-- begin --

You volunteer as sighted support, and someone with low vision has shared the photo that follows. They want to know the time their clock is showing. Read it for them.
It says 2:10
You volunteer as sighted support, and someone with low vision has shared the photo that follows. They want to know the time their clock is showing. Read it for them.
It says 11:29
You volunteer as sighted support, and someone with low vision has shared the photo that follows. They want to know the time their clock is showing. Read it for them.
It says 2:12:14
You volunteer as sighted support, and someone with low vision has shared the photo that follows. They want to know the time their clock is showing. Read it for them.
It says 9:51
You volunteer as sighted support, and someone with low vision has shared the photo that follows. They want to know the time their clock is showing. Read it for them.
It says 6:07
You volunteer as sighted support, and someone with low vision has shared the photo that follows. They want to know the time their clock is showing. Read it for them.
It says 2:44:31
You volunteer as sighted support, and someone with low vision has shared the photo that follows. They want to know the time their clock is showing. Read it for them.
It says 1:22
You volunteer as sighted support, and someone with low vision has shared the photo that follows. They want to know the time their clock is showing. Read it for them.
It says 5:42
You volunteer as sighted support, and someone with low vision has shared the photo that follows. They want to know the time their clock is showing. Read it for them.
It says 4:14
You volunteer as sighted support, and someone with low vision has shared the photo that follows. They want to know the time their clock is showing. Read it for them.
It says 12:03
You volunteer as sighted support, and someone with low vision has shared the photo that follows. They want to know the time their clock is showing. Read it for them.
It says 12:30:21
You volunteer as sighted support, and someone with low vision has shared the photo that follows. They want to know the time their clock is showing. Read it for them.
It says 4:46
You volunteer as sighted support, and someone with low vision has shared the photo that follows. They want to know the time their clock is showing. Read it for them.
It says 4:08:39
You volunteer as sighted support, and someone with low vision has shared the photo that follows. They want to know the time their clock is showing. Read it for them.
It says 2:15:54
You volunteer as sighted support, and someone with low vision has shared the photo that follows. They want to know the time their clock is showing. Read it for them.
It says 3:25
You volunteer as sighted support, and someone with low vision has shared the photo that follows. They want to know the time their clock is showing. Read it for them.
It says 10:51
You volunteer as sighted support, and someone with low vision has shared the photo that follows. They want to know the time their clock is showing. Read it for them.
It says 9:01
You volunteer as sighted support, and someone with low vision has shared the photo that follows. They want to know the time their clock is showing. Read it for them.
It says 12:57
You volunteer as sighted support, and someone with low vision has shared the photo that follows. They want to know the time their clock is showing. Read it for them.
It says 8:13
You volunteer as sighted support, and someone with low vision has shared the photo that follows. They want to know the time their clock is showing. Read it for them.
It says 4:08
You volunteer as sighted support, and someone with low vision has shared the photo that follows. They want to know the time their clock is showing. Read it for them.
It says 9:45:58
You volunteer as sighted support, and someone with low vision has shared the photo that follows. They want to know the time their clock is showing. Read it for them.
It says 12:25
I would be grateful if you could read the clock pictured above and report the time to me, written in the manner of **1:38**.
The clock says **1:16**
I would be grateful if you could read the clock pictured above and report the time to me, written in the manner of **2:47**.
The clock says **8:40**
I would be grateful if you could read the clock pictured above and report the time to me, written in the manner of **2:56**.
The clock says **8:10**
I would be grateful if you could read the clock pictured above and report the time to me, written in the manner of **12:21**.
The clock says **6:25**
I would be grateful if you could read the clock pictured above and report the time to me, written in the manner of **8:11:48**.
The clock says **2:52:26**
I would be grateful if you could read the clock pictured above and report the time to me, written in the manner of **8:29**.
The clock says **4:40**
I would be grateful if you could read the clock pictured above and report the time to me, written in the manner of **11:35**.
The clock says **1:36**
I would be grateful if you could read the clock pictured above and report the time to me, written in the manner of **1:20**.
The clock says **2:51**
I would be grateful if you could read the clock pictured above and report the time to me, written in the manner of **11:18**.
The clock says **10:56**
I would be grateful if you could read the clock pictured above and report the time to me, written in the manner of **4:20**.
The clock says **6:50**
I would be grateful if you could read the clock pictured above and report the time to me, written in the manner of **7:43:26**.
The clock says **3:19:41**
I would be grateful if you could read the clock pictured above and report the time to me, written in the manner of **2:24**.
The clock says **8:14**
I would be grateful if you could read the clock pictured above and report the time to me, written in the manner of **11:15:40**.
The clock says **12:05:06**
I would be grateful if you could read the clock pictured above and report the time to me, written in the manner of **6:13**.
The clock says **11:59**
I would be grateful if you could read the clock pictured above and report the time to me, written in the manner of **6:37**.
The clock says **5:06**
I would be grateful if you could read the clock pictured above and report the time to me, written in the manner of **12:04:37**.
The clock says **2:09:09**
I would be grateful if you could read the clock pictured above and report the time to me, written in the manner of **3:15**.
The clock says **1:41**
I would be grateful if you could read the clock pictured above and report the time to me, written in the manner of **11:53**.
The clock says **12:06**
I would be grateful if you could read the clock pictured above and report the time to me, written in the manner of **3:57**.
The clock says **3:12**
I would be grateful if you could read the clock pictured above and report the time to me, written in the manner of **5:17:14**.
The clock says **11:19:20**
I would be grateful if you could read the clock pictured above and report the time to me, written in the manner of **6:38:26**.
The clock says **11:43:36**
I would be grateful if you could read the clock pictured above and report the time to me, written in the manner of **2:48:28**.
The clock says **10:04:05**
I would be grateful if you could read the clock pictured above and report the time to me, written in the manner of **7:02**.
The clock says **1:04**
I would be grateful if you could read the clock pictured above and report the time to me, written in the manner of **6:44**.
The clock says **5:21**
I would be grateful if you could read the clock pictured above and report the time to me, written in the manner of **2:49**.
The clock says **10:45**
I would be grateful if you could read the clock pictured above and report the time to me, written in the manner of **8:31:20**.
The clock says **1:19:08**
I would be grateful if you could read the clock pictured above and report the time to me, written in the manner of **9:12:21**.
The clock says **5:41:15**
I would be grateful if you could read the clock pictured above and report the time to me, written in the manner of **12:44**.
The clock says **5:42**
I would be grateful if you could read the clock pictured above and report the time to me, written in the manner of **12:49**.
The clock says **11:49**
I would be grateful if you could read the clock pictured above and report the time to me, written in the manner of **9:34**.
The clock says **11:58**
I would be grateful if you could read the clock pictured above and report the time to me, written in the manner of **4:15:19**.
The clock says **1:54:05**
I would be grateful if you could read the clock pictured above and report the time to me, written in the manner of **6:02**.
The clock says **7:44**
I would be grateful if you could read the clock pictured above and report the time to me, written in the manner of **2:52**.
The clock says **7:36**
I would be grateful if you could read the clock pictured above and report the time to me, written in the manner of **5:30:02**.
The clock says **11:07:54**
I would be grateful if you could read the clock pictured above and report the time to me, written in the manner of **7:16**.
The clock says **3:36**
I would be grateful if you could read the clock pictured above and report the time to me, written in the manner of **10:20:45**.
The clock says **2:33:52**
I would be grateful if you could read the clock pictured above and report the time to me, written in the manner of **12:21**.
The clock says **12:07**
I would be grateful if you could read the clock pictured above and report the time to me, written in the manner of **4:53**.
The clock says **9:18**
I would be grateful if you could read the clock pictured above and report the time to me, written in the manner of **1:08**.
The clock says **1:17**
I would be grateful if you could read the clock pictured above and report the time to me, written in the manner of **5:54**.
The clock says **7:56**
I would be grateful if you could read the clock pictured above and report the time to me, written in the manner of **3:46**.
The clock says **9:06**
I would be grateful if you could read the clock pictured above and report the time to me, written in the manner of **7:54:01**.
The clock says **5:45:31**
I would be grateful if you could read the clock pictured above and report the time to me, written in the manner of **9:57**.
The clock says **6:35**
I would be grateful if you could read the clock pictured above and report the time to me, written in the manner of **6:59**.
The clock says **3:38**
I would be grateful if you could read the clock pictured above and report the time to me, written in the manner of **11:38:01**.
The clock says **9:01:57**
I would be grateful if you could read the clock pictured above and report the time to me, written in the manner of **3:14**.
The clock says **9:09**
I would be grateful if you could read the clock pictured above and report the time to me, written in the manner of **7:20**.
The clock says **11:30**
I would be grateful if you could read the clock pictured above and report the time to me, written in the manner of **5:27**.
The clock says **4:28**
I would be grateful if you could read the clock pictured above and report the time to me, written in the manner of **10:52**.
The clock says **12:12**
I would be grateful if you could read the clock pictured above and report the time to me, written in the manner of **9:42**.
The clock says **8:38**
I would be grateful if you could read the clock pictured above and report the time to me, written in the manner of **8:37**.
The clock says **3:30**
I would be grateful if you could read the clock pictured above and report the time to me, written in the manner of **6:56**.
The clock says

-- end --

### WHAT YOU WILL DO:
Copy the rows above word for word, starting at the line that contains "manner of **3:57**." and ending at the line that contains "The clock says **11:49**", with both of those lines included.

### COMPLETE OUTPUT:
I would be grateful if you could read the clock pictured above and report the time to me, written in the manner of **3:57**.
The clock says **3:12**
I would be grateful if you could read the clock pictured above and report the time to me, written in the manner of **5:17:14**.
The clock says **11:19:20**
I would be grateful if you could read the clock pictured above and report the time to me, written in the manner of **6:38:26**.
The clock says **11:43:36**
I would be grateful if you could read the clock pictured above and report the time to me, written in the manner of **2:48:28**.
The clock says **10:04:05**
I would be grateful if you could read the clock pictured above and report the time to me, written in the manner of **7:02**.
The clock says **1:04**
I would be grateful if you could read the clock pictured above and report the time to me, written in the manner of **6:44**.
The clock says **5:21**
I would be grateful if you could read the clock pictured above and report the time to me, written in the manner of **2:49**.
The clock says **10:45**
I would be grateful if you could read the clock pictured above and report the time to me, written in the manner of **8:31:20**.
The clock says **1:19:08**
I would be grateful if you could read the clock pictured above and report the time to me, written in the manner of **9:12:21**.
The clock says **5:41:15**
I would be grateful if you could read the clock pictured above and report the time to me, written in the manner of **12:44**.
The clock says **5:42**
I would be grateful if you could read the clock pictured above and report the time to me, written in the manner of **12:49**.
The clock says **11:49**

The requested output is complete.